Your answer should be the lines from the one with "X0153000Y0081000D03*" to the end of the data below, both included, exact and free of pictures.

Electronics engineering source data
++++++++++

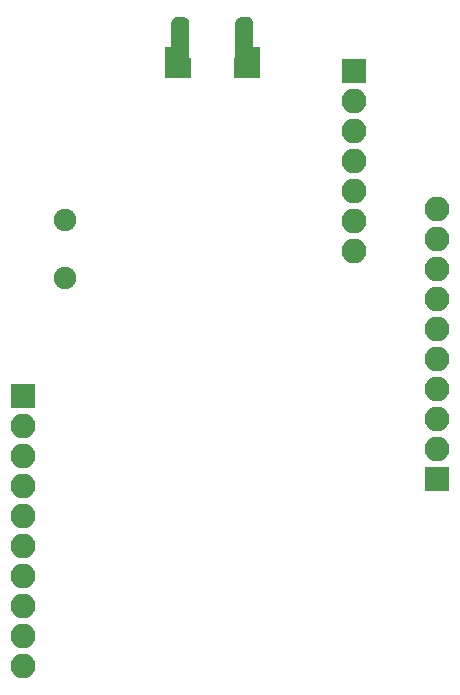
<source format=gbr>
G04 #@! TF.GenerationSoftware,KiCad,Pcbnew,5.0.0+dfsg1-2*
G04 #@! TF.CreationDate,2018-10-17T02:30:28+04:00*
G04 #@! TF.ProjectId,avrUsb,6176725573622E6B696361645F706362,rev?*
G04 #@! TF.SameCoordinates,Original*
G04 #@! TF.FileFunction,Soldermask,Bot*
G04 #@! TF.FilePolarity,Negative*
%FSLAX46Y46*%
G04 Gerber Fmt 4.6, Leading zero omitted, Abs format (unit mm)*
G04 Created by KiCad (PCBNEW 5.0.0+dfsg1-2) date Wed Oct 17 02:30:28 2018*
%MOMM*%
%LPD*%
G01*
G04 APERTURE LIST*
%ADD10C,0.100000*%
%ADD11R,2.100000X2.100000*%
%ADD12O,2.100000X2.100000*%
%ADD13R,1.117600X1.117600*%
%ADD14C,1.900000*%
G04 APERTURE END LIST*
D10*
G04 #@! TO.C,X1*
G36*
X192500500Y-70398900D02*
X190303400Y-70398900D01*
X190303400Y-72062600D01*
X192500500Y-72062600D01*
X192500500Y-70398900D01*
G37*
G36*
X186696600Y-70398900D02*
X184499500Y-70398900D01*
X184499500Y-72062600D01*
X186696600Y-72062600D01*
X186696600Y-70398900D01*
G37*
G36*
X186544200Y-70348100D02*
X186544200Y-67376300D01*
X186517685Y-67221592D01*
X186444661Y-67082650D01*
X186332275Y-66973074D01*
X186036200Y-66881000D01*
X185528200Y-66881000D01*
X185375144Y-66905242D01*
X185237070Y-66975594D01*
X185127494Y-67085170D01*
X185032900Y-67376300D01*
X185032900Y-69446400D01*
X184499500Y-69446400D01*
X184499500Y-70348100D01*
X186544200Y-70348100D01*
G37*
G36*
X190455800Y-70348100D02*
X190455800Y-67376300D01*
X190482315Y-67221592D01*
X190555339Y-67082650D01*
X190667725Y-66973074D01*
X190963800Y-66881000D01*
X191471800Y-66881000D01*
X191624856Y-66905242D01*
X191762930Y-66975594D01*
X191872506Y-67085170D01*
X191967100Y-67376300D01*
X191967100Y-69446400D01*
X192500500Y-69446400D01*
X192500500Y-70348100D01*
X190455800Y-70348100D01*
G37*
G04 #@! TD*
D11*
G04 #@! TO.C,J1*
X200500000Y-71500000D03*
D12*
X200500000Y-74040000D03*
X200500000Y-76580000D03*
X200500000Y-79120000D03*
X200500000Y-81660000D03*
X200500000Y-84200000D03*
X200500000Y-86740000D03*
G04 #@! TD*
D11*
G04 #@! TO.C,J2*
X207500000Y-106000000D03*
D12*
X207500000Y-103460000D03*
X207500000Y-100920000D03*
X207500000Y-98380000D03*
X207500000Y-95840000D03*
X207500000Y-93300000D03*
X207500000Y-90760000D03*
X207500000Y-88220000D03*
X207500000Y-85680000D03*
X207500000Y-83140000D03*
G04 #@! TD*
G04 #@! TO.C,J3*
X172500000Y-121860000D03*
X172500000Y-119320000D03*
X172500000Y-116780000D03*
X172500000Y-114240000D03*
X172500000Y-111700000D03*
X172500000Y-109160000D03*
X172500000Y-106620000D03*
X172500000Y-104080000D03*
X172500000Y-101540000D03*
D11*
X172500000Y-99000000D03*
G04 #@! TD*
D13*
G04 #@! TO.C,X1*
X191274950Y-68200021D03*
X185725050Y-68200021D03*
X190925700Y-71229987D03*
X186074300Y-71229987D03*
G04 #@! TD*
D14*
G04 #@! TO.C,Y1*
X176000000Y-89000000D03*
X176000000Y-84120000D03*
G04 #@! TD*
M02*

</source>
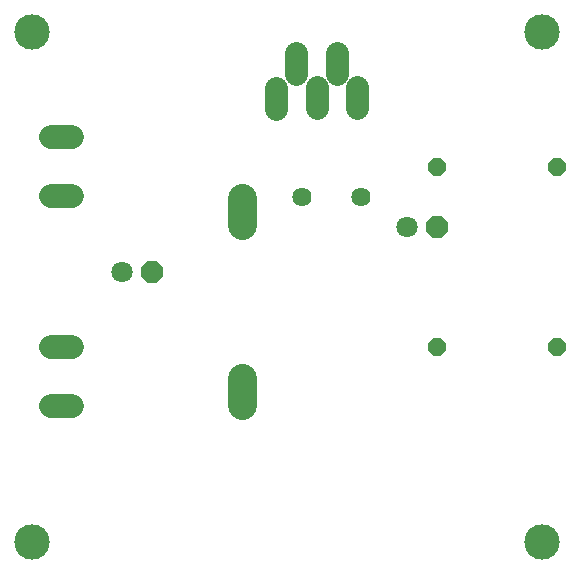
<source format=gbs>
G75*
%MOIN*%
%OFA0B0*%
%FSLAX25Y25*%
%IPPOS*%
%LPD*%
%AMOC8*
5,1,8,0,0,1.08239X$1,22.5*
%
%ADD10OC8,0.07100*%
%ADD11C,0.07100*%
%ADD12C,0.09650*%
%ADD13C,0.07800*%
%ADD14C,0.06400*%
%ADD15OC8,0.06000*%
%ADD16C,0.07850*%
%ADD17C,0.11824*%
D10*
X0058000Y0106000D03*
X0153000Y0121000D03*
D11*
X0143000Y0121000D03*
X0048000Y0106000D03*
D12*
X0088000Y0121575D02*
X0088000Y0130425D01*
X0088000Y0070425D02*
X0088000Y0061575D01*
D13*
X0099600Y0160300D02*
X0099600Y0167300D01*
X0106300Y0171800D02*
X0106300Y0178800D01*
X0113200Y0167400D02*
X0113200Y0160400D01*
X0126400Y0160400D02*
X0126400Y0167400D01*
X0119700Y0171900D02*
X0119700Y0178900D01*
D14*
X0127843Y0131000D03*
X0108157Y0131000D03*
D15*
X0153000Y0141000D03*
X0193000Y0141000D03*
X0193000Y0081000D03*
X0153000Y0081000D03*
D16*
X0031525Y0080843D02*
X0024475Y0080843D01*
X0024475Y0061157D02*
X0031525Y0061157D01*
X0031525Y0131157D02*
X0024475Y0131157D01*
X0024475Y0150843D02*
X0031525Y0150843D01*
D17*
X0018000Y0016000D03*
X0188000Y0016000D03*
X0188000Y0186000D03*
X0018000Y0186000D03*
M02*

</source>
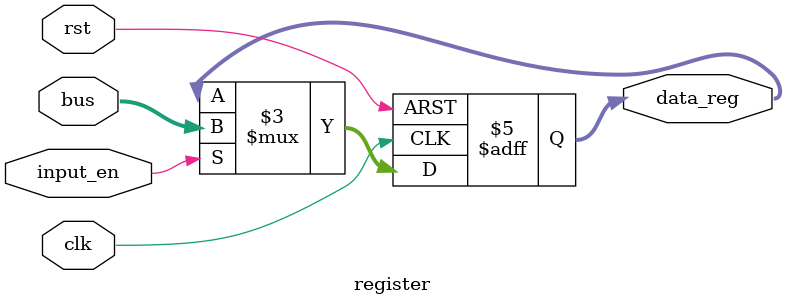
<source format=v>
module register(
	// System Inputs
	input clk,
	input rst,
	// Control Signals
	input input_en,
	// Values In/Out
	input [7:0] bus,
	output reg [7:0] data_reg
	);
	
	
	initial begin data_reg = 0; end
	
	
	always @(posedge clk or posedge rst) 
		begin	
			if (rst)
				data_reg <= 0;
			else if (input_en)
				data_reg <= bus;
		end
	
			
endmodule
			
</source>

++++++++++

**WRITTEN RESPONSE:**
X0153000Y0081000D03*
D16*
X0031525Y0080843D02*
X0024475Y0080843D01*
X0024475Y0061157D02*
X0031525Y0061157D01*
X0031525Y0131157D02*
X0024475Y0131157D01*
X0024475Y0150843D02*
X0031525Y0150843D01*
D17*
X0018000Y0016000D03*
X0188000Y0016000D03*
X0188000Y0186000D03*
X0018000Y0186000D03*
M02*

</source>
<source format=v>
module register(
	// System Inputs
	input clk,
	input rst,
	// Control Signals
	input input_en,
	// Values In/Out
	input [7:0] bus,
	output reg [7:0] data_reg
	);
	
	
	initial begin data_reg = 0; end
	
	
	always @(posedge clk or posedge rst) 
		begin	
			if (rst)
				data_reg <= 0;
			else if (input_en)
				data_reg <= bus;
		end
	
			
endmodule
			
</source>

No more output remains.